Start of Data under study
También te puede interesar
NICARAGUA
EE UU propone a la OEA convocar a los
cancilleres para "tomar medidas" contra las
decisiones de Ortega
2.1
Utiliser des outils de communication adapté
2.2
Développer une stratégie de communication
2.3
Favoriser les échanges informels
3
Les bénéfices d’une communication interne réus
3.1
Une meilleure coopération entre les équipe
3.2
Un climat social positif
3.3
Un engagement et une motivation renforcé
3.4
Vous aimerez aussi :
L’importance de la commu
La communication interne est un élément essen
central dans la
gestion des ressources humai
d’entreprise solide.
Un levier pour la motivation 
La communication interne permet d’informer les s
End of Data under study
Start of Data under study
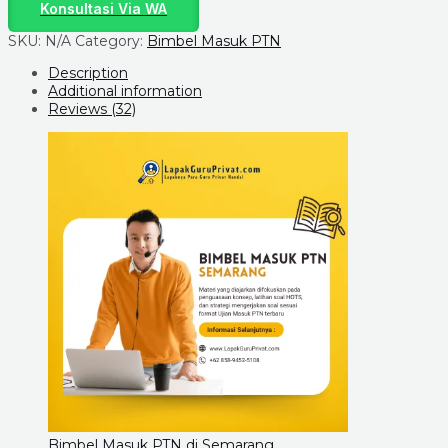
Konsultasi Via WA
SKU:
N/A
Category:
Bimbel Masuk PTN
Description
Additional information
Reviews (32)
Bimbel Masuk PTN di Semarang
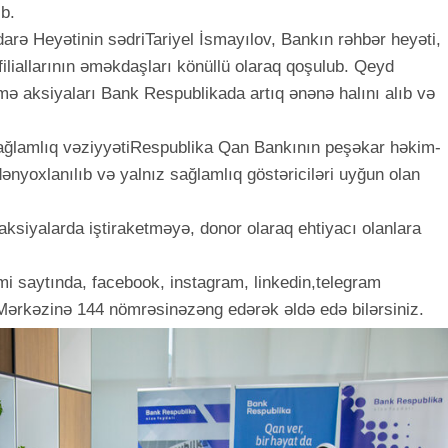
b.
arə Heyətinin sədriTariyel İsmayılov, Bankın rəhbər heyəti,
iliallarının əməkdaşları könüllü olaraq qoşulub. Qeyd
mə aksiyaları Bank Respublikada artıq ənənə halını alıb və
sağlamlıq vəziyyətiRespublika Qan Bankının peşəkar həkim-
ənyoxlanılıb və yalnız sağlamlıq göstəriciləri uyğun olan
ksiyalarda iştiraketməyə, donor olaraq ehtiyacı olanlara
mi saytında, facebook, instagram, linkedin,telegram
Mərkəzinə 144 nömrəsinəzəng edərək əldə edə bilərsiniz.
End of Data under study
Start of Data under study
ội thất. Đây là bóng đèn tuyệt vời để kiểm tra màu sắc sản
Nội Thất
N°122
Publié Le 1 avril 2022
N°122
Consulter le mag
End of Data under study
In the entries above, find the line with "También te puede interesar" and the line with "La communication interne permet", then restate word for word both of them and every line between, with nothing more.

También te puede interesar
NICARAGUA
EE UU propone a la OEA convocar a los
cancilleres para "tomar medidas" contra las
decisiones de Ortega
2.1
Utiliser des outils de communication adapté
2.2
Développer une stratégie de communication
2.3
Favoriser les échanges informels
3
Les bénéfices d’une communication interne réus
3.1
Une meilleure coopération entre les équipe
3.2
Un climat social positif
3.3
Un engagement et une motivation renforcé
3.4
Vous aimerez aussi :
L’importance de la commu
La communication interne est un élément essen
central dans la
gestion des ressources humai
d’entreprise solide.
Un levier pour la motivation 
La communication interne permet d’informer les s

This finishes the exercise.